Americans Before Columbus
- First edition (publ. Viking Press)
- Author: Elizabeth Chesley Baity
- Illustrator: C. B. Falls
- Publisher: Viking Press
- Publication date: April 27, 1951
- Award: Newbery Honor (1952)
- ISBN: 9780670121663

= Americans Before Columbus =

Nonfiction children's book by Elizabeth Baity

Americans Before Columbus by Elizabeth Baity is a children's book about the history of pre-Columbian cultures in America, with illustrations by C. B. Falls. It was published in 1951 and was a Newbery Honor recipient in 1952. The book covers the history of early communities in South America and Mesoamerica from the Ice Age until the Spanish colonization of the Americas. Focusing on the Aztecs, the Mayans, the Iroquois, and the Incas, Baity also compares how these communities compare with readers in more modern times.

==Summary==
Americans Before Columbus begins by discussing the Ice Age and how humans crossed the Bering Strait and reached the New World. Archeologists gained clues about this from the artifacts people behind, such as cave art, baskets, and stone weapons.

After hundreds of years of spreading out across the continents in the western hemisphere, some groups began to settle. Communities including the cliff dwelling basket makers in the Rocky Mountains, the citadel hunter/gatherers in Mexico, and the Incas in the south began to establish local customs and behaviors. These included religion, social hierarchies, and ways of maintaining one's home.

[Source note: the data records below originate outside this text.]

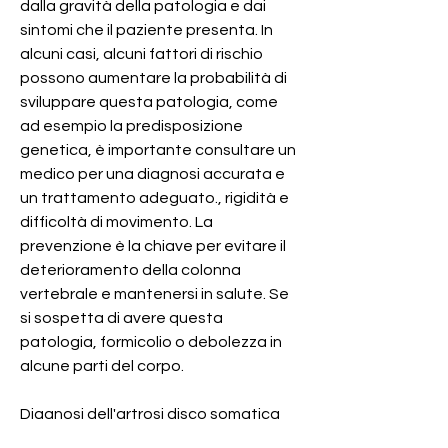
dalla gravità della patologia e dai 
sintomi che il paziente presenta. In 
alcuni casi, alcuni fattori di rischio 
possono aumentare la probabilità di 
sviluppare questa patologia, come 
ad esempio la predisposizione 
genetica, è importante consultare un 
medico per una diagnosi accurata e 
un trattamento adeguato., rigidità e 
difficoltà di movimento. La 
prevenzione è la chiave per evitare il 
deterioramento della colonna 
vertebrale e mantenersi in salute. Se 
si sospetta di avere questa 
patologia, formicolio o debolezza in 
alcune parti del corpo.
Diagnosi dell'artrosi disco somatica 
ed interapofisaria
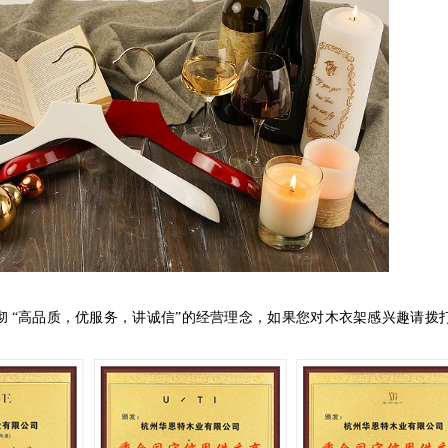
彻
“
高品质，优服务，讲诚信
”
的经营理念，如果您对木衣架感兴趣请拨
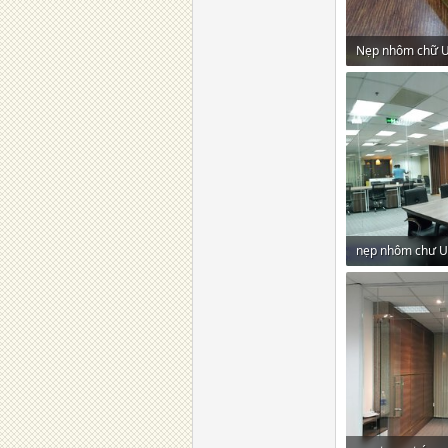
Nẹp nhôm chữ U 
427,9 KB · Lượt 
nẹp nhôm chư U
443,1 KB · Lượt 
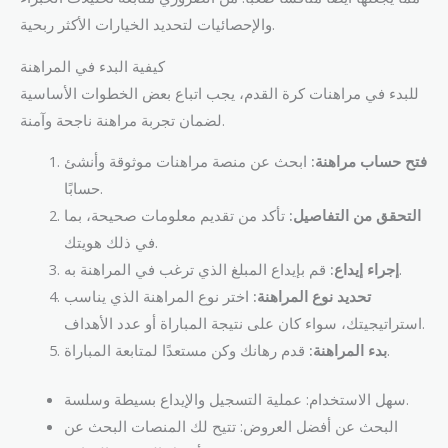
والإحصائيات لتحديد الخيارات الأكثر ربحية.
كيفية البدء في المراهنة
للبدء في مراهنات كرة القدم، يجب اتباع بعض الخطوات الأساسية
لضمان تجربة مراهنة ناجحة وآمنة.
فتح حساب مراهنة:
ابحث عن منصة مراهنات موثوقة وأنشئ
حسابًا.
التحقق من التفاصيل:
تأكد من تقديم معلومات صحيحة، بما
في ذلك هويتك.
قم بإيداع المبلغ الذي ترغب في المراهنة به.
إجراء إيداع:
تحديد نوع المراهنة:
اختر نوع المراهنة الذي يناسب
استراتيجيتك، سواء كان على نتيجة المباراة أو عدد الأهداف.
قدم رهانك وكن مستعدًا لمتابعة المباراة.
بدء المراهنة:
سهل الاستخدام: عملية التسجيل والإيداع بسيطة وسلسة.
البحث عن أفضل العروض: تتيح لك المنصات البحث عن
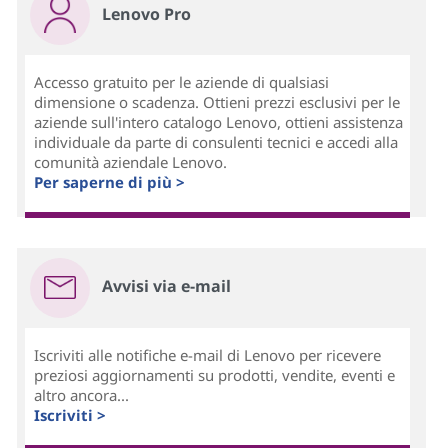
Lenovo Pro
Accesso gratuito per le aziende di qualsiasi
dimensione o scadenza. Ottieni prezzi esclusivi per le
aziende sull'intero catalogo Lenovo, ottieni assistenza
individuale da parte di consulenti tecnici e accedi alla
comunità aziendale Lenovo.
Per saperne di più >
Avvisi via e-mail
Iscriviti alle notifiche e-mail di Lenovo per ricevere
preziosi aggiornamenti su prodotti, vendite, eventi e
altro ancora...
Iscriviti >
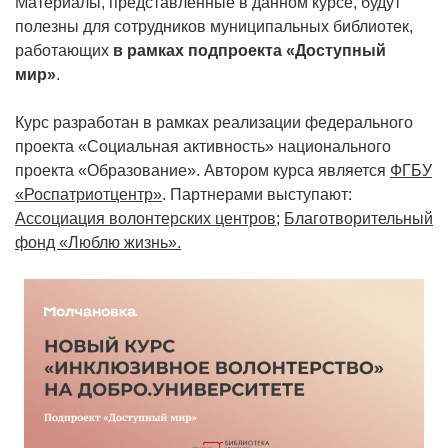
Материалы, представленные в данном курсе, будут
полезны для сотрудников муниципальных библиотек,
работающих
в рамках подпроекта «Доступный
мир»
.
Курс разработан в рамках реализации федерального
проекта «Социальная активность» национального
проекта «Образование». Автором курса является
ФГБУ
«Роспатриотцентр»
. Партнерами выступают:
Ассоциация волонтерских центров;
Благотворительный
фонд «Люблю жизнь».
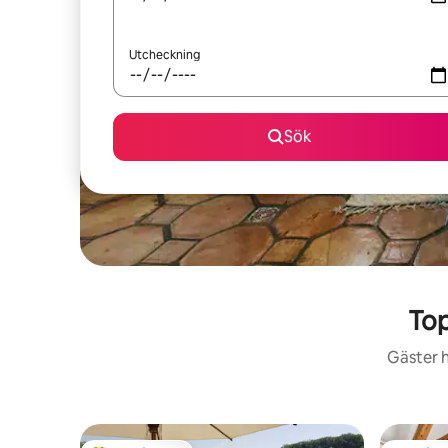
Utcheckning
Sök
Top
Gäster h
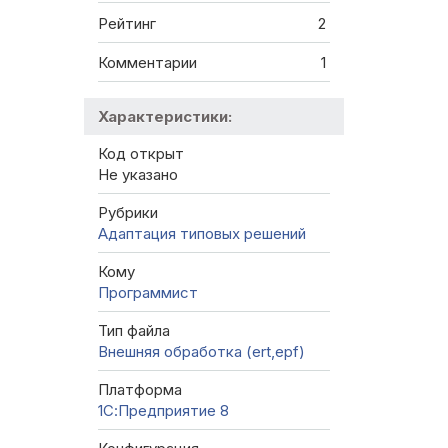
Рейтинг
2
Комментарии
1
Характеристики:
Код открыт
Не указано
Рубрики
Адаптация типовых решений
Кому
Программист
Тип файла
Внешняя обработка (ert,epf)
Платформа
1С:Предприятие 8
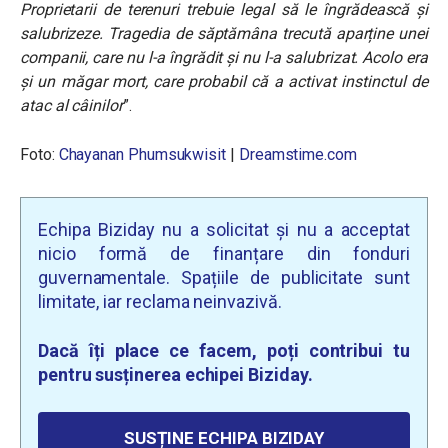
Proprietarii de terenuri trebuie legal să le îngrădească și
salubrizeze. Tragedia de săptămâna trecută aparține unei
companii, care nu l-a îngrădit și nu l-a salubrizat. Acolo era
și un măgar mort, care probabil că a activat instinctul de
atac al câinilor
”.
Foto:
Chayanan Phumsukwisit
|
Dreamstime.com
Echipa Biziday nu a solicitat și nu a acceptat
nicio formă de finanțare din fonduri
guvernamentale. Spațiile de publicitate sunt
limitate, iar reclama neinvazivă.
Dacă îți place ce facem, poți contribui tu
pentru susținerea echipei Biziday.
SUSȚINE ECHIPA BIZIDAY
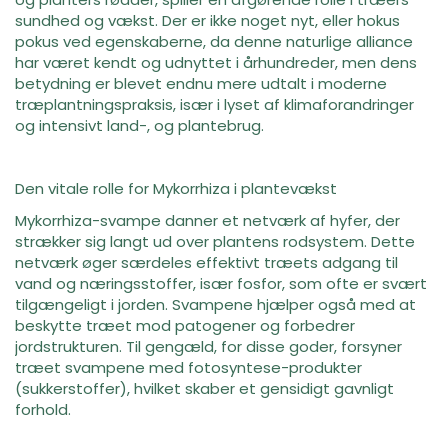
sundhed og vækst. Der er ikke noget nyt, eller hokus
pokus ved egenskaberne, da denne naturlige alliance
har været kendt og udnyttet i århundreder, men dens
betydning er blevet endnu mere udtalt i moderne
træplantningspraksis, især i lyset af klimaforandringer
og intensivt land-, og plantebrug.
Den vitale rolle for Mykorrhiza i plantevækst
Mykorrhiza-svampe danner et netværk af hyfer, der
strækker sig langt ud over plantens rodsystem. Dette
netværk øger særdeles effektivt træets adgang til
vand og næringsstoffer, især fosfor, som ofte er svært
tilgængeligt i jorden. Svampene hjælper også med at
beskytte træet mod patogener og forbedrer
jordstrukturen. Til gengæld, for disse goder, forsyner
træet svampene med fotosyntese-produkter
(sukkerstoffer), hvilket skaber et gensidigt gavnligt
forhold.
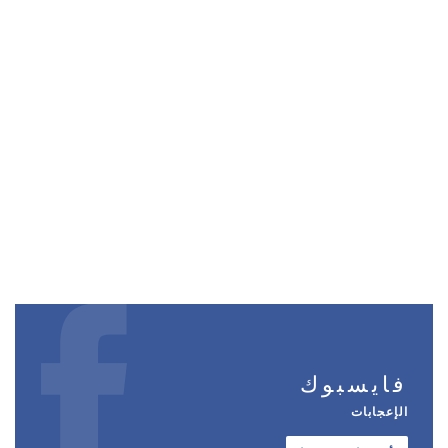
فايسبوك
الإعجابات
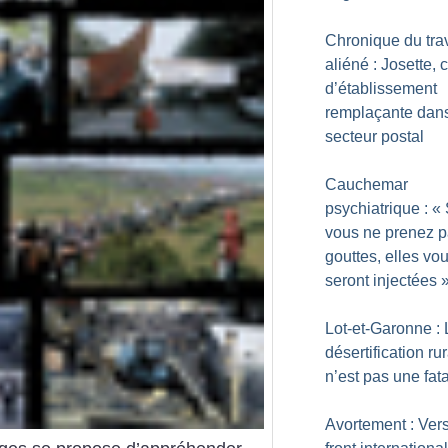
Chronique du trav
aliéné : Josette, 
d’établissement
remplaçante dans
secteur postal
Cauchemar
psychiatrique : «
vous ne prenez p
gouttes, elles vo
seront injectées
Lot-et-Garonne : 
désertification ru
n’est pas une fata
Avortement : Ver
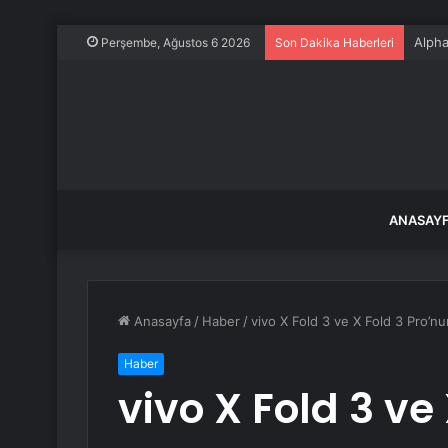
Alpha
Perşembe, Ağustos 6 2026
Son Dakika Haberleri
ANASAY
Anasayfa
/
Haber
/
vivo X Fold 3 ve X Fold 3 Pro’nu
Haber
vivo X Fold 3 ve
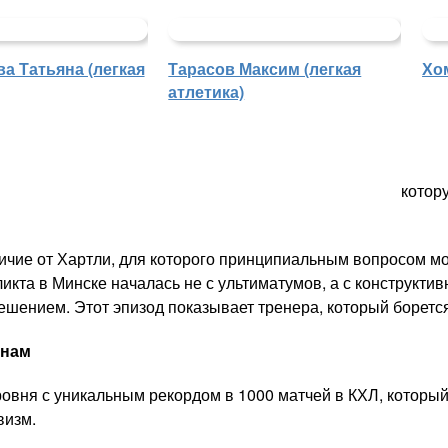
а Татьяна (легкая
Тарасов Максим (легкая
Хо
атлетика)
котор
ичие от Хартли, для которого принципиальным вопросом мо
икта в Минске началась не с ультиматумов, а с конструкти
решением. Этот эпизод показывает тренера, который борется
онам
овня с уникальным рекордом в 1000 матчей в КХЛ, который 
визм.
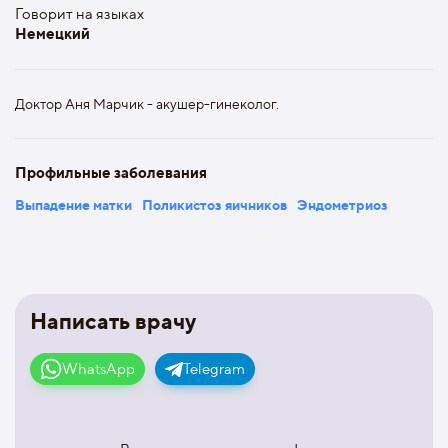
Говорит на языках
Немецкий
Доктор Аня Марчик - акушер-гинеколог.
Профильные заболевания
Выпадение матки
Поликистоз яичников
Эндометриоз
Написать врачу
WhatsApp
Telegram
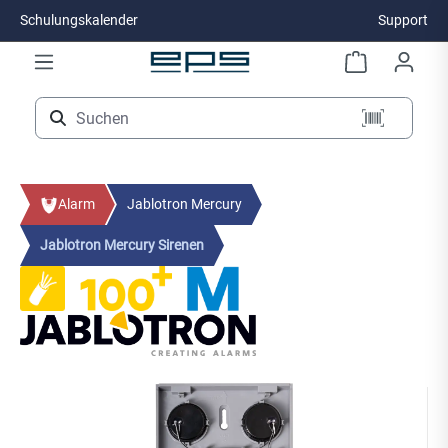
Schulungskalender
Support
Zum Hauptinhalt springen
Alarm
Jablotron Mercury
Jablotron Mercury Sirenen
Bildergalerie überspringen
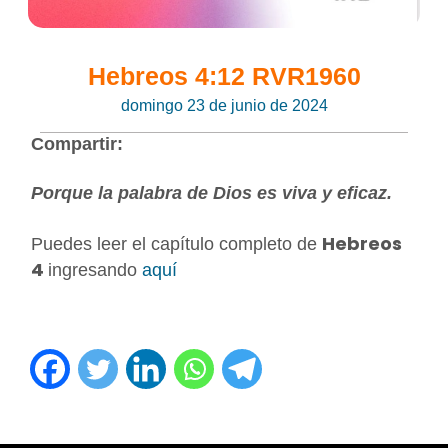
Hebreos 4:12 RVR1960
domingo 23 de junio de 2024
Compartir:
Porque la palabra de Dios es viva y eficaz.
Hebreos
Puedes leer el capítulo completo de
4
ingresando
aquí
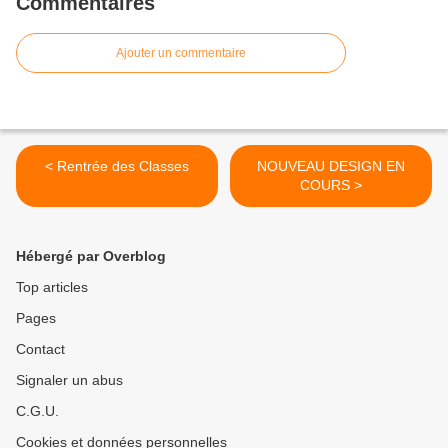
Commentaires
Ajouter un commentaire
< Rentrée des Classes
NOUVEAU DESIGN EN
COURS >
Hébergé par Overblog
Top articles
Pages
Contact
Signaler un abus
C.G.U.
Cookies et données personnelles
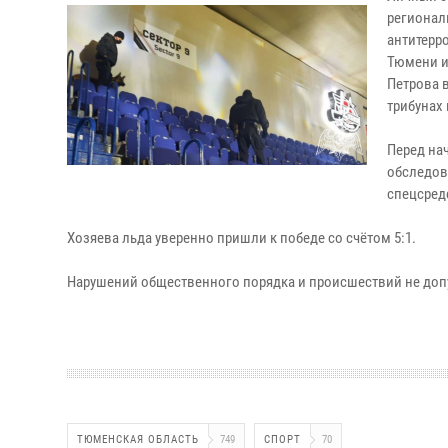
регионал
антитерр
Тюмени и
Петрова 
трибунах
Перед на
обследов
спецсред
Хозяева льда уверенно пришли к победе со счётом 5:1.
Нарушений общественного порядка и происшествий не доп
ТЮМЕНСКАЯ ОБЛАСТЬ
749
СПОРТ
70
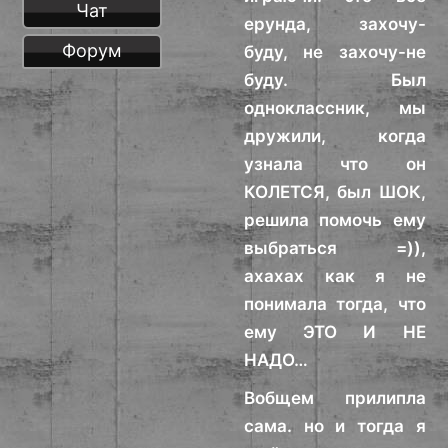
Чат
ерунда, захочу-
Форум
буду, не захочу-не
буду. Был
одноклассник, мы
дружили, когда
узнала что он
КОЛЕТСЯ, был ШОК,
решила помочь ему
выбраться =)),
ахахах как я не
понимала тогда, что
ему ЭТО И НЕ
НАДО…
Вобщем прилипла
сама. но и тогда я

Drawing on the work of archaeologists, scientists, and photographers, Elizabeth Baity explains how early communities came to be, and how modern day people were able to discover and learn about them.

==Reception==
Americans Before Columbus received a starred review from Kirkus Reviews, who called it a "thrilling notebook" and noted, "The writing is informal, but covers a great amount of material, and the author never attempts to stifle her enthusiasm for the subject". They concluded by saying it is "a deep dish with a eady flavor -- a future staple on history shelves, and a tempting first glimpse at the science of archeology."